A worker paints metal beams at the construction site, March 31, 2017. [AFP]


A Thai sculptor works on a figure that will serve as a mold for a series of images to decorate the wooden pyre, March 9, 2017. [AFP]


A shop is filled with molds of statues of mythical beasts destined for King Bhumibol’s cremation ceremony, March 9, 2017. [AFP]


An artist works on a wood cut that will be featured in the pyre’s intricate design, Feb. 23, 2017. [AFP]


Construction continues at the site for King Bhumibol’s cremation, April 25, 2017. [AFP]

As construction workers build an ornate 50 meter- (165 feet-) tall royal pyre and complex of structures where late Thai King Bhumibol Adulyadej will be cremated in October as part of funeral rites stretching over five days, artisans are working to complete hundreds of sculptures to fill it.

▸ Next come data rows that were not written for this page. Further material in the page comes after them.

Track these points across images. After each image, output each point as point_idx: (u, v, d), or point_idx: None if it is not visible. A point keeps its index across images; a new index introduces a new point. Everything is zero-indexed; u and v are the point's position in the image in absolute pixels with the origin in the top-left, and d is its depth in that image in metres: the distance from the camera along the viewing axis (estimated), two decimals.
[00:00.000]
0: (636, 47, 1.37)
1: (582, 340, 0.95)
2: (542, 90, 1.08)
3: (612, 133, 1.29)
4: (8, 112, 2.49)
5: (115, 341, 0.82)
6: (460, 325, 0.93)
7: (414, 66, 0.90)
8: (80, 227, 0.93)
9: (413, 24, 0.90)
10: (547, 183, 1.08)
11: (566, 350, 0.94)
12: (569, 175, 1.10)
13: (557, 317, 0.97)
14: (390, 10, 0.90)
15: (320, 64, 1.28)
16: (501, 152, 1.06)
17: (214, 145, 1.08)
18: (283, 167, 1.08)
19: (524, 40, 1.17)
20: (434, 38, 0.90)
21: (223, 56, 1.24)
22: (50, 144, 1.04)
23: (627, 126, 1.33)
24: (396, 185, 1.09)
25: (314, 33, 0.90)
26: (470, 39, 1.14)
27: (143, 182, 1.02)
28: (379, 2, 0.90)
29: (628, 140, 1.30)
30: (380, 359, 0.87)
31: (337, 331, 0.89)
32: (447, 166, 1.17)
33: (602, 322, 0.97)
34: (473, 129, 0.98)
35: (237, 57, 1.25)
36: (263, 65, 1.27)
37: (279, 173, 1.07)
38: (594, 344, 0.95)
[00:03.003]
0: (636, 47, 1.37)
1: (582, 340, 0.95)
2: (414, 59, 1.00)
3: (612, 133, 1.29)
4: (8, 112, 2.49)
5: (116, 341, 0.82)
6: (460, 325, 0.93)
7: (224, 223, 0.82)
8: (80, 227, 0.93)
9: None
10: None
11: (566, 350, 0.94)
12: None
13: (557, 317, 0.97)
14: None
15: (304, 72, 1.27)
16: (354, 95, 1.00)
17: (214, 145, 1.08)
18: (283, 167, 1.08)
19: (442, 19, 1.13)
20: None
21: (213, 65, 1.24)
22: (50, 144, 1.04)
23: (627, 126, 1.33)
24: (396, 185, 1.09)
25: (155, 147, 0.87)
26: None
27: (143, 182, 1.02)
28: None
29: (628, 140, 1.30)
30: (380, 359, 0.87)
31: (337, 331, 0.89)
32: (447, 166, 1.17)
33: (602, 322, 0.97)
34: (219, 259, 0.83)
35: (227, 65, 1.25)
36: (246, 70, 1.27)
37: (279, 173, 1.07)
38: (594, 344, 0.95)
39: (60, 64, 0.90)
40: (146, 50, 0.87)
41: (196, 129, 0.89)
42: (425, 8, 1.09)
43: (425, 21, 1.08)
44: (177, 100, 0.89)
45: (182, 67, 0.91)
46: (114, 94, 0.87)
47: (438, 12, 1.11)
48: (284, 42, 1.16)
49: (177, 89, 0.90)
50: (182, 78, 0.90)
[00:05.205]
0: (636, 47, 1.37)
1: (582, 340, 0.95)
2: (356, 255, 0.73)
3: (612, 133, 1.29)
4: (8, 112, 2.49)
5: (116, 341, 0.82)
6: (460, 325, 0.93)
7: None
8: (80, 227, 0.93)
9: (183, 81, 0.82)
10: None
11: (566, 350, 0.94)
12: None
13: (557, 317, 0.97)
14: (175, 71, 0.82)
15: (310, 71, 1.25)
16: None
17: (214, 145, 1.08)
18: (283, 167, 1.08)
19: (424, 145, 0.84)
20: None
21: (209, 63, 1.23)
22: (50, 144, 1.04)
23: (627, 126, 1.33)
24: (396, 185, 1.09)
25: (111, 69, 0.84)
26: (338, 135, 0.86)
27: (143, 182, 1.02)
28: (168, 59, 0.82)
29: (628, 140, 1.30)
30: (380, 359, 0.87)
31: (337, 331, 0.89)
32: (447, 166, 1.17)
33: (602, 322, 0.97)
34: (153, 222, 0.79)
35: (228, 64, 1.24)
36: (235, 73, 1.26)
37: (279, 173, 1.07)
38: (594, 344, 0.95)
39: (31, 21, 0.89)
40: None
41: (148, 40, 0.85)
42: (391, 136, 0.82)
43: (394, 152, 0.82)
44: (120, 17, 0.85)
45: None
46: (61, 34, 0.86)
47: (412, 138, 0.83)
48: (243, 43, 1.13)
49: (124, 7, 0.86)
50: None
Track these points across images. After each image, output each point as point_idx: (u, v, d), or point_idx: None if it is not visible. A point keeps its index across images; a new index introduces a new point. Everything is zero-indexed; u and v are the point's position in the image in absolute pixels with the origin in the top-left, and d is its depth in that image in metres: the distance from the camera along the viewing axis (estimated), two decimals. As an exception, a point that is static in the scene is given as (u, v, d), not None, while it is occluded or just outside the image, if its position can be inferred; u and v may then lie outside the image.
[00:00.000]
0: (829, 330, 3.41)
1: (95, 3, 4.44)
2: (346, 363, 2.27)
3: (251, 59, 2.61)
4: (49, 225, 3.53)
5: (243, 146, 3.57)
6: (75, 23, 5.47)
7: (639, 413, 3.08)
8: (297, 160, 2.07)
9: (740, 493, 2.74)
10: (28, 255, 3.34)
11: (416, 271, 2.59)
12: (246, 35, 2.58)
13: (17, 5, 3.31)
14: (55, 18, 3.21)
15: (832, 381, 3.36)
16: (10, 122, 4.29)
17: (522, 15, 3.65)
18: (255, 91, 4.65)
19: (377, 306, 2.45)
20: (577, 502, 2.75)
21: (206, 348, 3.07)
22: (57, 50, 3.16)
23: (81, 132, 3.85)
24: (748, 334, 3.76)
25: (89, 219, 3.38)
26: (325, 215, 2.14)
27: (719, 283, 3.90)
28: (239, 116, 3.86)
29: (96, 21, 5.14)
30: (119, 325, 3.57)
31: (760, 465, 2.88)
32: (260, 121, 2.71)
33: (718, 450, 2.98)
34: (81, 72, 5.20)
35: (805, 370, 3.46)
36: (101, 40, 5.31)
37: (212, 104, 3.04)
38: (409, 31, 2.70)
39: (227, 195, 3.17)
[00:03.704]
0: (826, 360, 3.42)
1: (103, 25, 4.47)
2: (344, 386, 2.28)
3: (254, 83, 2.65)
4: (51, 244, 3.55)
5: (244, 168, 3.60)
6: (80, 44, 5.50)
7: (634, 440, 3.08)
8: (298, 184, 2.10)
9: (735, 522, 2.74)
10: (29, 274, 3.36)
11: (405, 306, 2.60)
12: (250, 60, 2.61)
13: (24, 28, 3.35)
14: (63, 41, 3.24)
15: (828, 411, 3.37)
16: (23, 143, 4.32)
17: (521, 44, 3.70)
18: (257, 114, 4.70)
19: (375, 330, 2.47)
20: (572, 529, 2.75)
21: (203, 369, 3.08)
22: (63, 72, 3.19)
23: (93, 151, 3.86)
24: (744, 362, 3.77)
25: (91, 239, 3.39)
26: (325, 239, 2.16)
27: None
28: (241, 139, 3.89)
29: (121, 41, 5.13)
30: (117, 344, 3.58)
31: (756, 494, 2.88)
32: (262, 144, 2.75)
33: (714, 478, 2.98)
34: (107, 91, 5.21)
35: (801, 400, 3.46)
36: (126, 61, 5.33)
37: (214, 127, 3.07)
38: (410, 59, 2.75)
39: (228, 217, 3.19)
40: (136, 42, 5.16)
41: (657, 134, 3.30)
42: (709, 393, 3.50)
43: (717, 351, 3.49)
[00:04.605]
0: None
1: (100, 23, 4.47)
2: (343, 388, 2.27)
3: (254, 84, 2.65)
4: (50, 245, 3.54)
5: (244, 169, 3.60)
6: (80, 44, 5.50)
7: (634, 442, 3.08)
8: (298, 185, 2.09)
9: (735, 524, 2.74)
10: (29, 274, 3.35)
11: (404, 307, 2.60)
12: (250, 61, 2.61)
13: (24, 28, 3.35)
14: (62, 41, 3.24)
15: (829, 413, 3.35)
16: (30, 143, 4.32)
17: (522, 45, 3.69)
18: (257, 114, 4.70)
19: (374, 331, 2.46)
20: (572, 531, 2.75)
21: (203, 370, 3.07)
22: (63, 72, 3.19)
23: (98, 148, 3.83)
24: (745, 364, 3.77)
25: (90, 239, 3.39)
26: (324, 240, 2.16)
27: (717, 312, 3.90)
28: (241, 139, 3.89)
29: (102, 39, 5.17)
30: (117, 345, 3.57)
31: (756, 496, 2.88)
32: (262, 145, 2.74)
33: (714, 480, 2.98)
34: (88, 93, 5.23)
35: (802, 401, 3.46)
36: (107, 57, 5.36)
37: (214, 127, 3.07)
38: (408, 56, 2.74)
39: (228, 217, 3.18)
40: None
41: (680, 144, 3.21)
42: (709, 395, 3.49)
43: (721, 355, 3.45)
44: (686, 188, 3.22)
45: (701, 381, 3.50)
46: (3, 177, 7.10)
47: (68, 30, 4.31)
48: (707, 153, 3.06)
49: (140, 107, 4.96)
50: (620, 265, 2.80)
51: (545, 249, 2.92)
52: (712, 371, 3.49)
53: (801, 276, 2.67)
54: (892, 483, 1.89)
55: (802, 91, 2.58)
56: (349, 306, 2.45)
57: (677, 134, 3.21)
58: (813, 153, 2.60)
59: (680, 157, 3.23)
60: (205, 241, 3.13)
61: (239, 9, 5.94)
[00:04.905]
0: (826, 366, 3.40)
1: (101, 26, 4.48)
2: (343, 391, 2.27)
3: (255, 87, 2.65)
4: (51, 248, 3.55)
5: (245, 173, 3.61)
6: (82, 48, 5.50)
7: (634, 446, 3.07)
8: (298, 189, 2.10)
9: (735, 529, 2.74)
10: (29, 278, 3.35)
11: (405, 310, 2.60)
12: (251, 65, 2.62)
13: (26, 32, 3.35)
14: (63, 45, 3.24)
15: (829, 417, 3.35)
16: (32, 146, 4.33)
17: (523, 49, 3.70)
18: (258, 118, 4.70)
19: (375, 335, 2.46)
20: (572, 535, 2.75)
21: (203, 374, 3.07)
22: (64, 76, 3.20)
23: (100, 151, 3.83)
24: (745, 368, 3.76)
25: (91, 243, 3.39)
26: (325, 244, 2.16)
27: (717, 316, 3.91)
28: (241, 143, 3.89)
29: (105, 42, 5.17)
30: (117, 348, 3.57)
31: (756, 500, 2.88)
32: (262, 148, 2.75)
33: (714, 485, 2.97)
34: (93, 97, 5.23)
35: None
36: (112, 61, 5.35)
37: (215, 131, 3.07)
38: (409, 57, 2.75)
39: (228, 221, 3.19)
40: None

Construction began shortly after a Feb. 27 ceremony to lay the cornerstones for the complex going up next to the Grand Palace in Bangkok, where the king’s body is being kept before his cremation.

When he died at age 88 on Oct. 13, 2016, Bhumibol was the world’s longest-reigning monarch. His rule lasted seven decades and his cremation, now set for Oct. 26, will mark the end of a year of national mourning.